A Holistic Framework for Automated Configuration Recommendation for Cloud Service Monitoring
This work addresses the reliability and operational efficiency of cloud service monitoring for large-scale companies like Microsoft, representing an incremental improvement over existing manual processes.
The paper tackles the problem of manual and reactive monitor configuration in cloud services, which leads to coverage gaps and redundant alerts, by designing a modular recommendation framework that processes graph-structured service entities to suggest optimal configurations, demonstrating efficacy through experimentation on historical data and user studies at Microsoft.

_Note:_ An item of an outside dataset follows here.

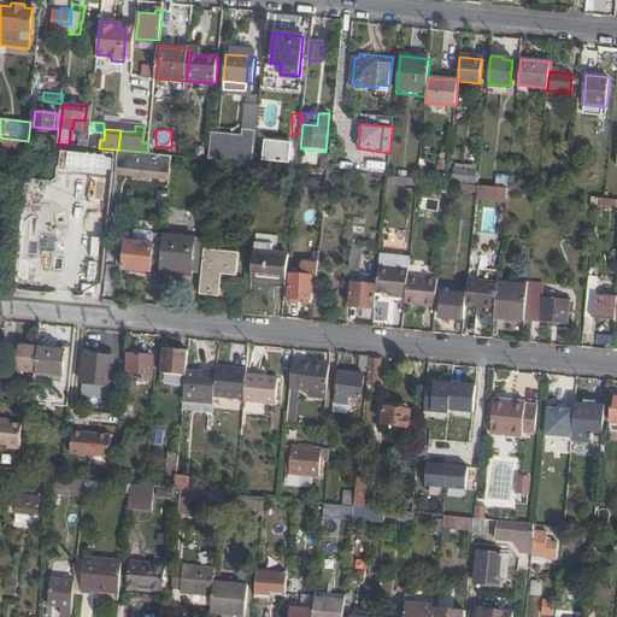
[(212,133),(211,160),(256,162),(257,130),(244,130),(244,134),(212,133)]
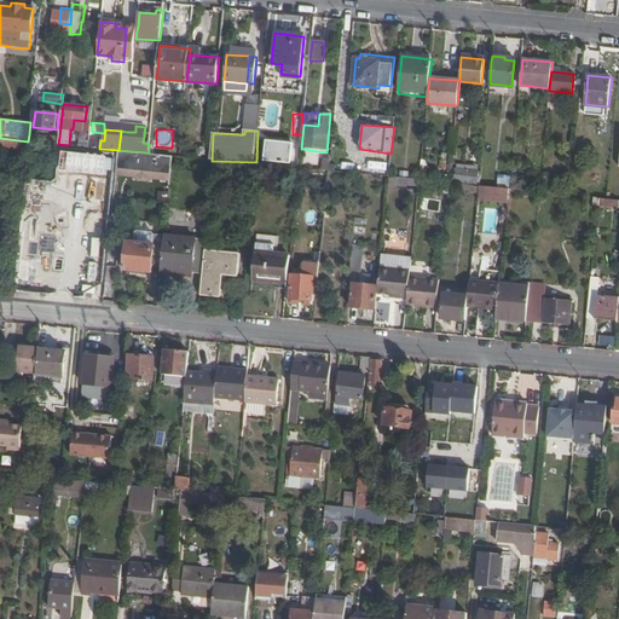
[(28,142),(58,144),(59,137),(29,134),(28,142)]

Reliability of large-scale cloud services is critical for user satisfaction and business continuity. Despite significant investments in reliability engineering, production incidents remain inevitable, often leading to customer impact and operational overhead. In large cloud companies, multiple services are deployed across regions necessitating robust health monitoring systems. However, the current monitor configuration process is manual, largely reactive and ad hoc, resulting in gaps in coverage and redundant alerts. In this paper, we present a comprehensive study of monitor creation in Microsoft, identifying key components in the existing process. We further design a modular recommendation framework that processes the graph structured service entities to suggest optimal monitor configurations. Through extensive experimentation on historical data and user study of recommendations for production services at Microsoft, we demonstrate the efficacy of our approach in providing relevant recommendations for monitor configurations.